Pete McCloskey takes on Pombo

After nearly a quarter century out of office, 78-year-old maverick Republican Paul "Pete" McCloskey is taking on his party's establishment once again, this time challenging Rep. Richard Pombo, chairman of the powerful House Resources Committee, in the June primary election.

Pombo's support for changes in the Endangered Species Act and increased drilling on federal land, and his association with the House leadership caught in the bribery scandal involving lobbyist Jack Abramoff, make it time for a change, said the former congressman from Palo Alto, Calif.

"The party has shifted way away from the Republican values I knew," said McCloskey, known for his opposition to the Vietnam War a generation ago. "This man Pombo is an embarrassment," he said as he opened his longshot election effort at a Lodi restaurant.

McCloskey acknowledged he didn't really want to make the campaign himself, but when he and other like-minded Republicans couldn't find another challenger to the seven-term incumbent, he decided to become a candidate again.

McCloskey has few illusions about the odds he's facing in the race for the sprawling 11th Congressional District.

Pombo, 45, a former Tracy City Council member, is a well-financed incumbent with more than $555,000 in cash on hand as of October. He easily has handled every election challenge since his first tight victory in 1992.

As for McCloskey, he just moved into the district Sunday and has $4,500 in his campaign account. He'll lend his campaign $50,000 _ "which covers half my remaining savings" _ and start trying to learn about local areas and issues he admitted he knows little about.

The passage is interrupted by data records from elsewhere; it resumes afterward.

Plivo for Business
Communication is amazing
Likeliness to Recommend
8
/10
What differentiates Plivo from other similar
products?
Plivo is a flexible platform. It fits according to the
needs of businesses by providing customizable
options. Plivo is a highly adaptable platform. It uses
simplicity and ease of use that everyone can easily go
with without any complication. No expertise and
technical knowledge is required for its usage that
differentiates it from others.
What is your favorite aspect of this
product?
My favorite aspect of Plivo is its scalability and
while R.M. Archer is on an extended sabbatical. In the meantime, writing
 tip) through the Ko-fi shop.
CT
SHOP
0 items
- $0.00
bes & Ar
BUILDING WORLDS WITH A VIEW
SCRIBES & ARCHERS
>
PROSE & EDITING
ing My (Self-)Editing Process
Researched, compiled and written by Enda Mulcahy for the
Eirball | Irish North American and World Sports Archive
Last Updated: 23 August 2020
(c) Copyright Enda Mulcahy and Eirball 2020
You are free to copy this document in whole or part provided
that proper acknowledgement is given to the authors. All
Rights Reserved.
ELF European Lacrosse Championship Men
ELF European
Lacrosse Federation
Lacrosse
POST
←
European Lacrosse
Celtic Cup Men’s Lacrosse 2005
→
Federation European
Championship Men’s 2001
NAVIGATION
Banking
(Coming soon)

"We have been unable to find any credible Republican willing to challenge Pombo," McCloskey said in a 12-page campaign statement he released Monday. "For that reason, I declare my candidacy today."

McCloskey knows about uphill campaigns. In 1972, he challenged President Richard Nixon with a primary campaign centered on his opposition to the war in Vietnam. In 1982, he ended his 15-year career in Congress with a second-place finish in a GOP Senate primary where he told Republican voters he disagreed with President Ronald Reagan on issues including abortion, gun control, nuclear strategy and El Salvador.

McCloskey hasn't gone out of his way to court the conservative Republicans who'll be casting ballots in June.

In 2004, he urged Republicans to support Democrat John Kerry for president. In a letter on the Web site of the Council for the National Interest Foundation, a group he founded, he praised the late PLO leader Yasser Arafat, saying that "like many great leaders, Yasser Arafat's true greatness may not be realized for many years."

McCloskey, a decorated Marine combat veteran, also was a co-sponsor of the first Earth Day in 1970. He opposes the Bush administrations efforts to weaken environmental laws and supports stem cell research, abortion rights and physician-assisted suicide. McCloskey also has called for pulling U.S. troops out of Iraq within a year.

That's not a winning platform, said Wayne Johnson, a campaign consultant for Pombo.

"He's running in the wrong primary," Johnson said. "He's a stalking horse for the Democrats, and we're not going to play."

McCloskey has proposed a series of 12 debates with Pombo, but Johnson said none is going to happen.

"When the Democrats have their primary and choose their candidate, then we'll talk about a debate," he said. "We might as well debate Austin Powers as McCloskey, because they're both stuck in the '70s."

He also dismissed efforts to link Pombo to any scandals and argued that changes are needed in the country's environmental rules.

"What's embarrassing is this guy who writes odes to Yasser Arafat," Johnson said. "He was outside the mainstream of the Republican Party in the '70s, and what he's done in recent years shows he's outside the mainstream of America."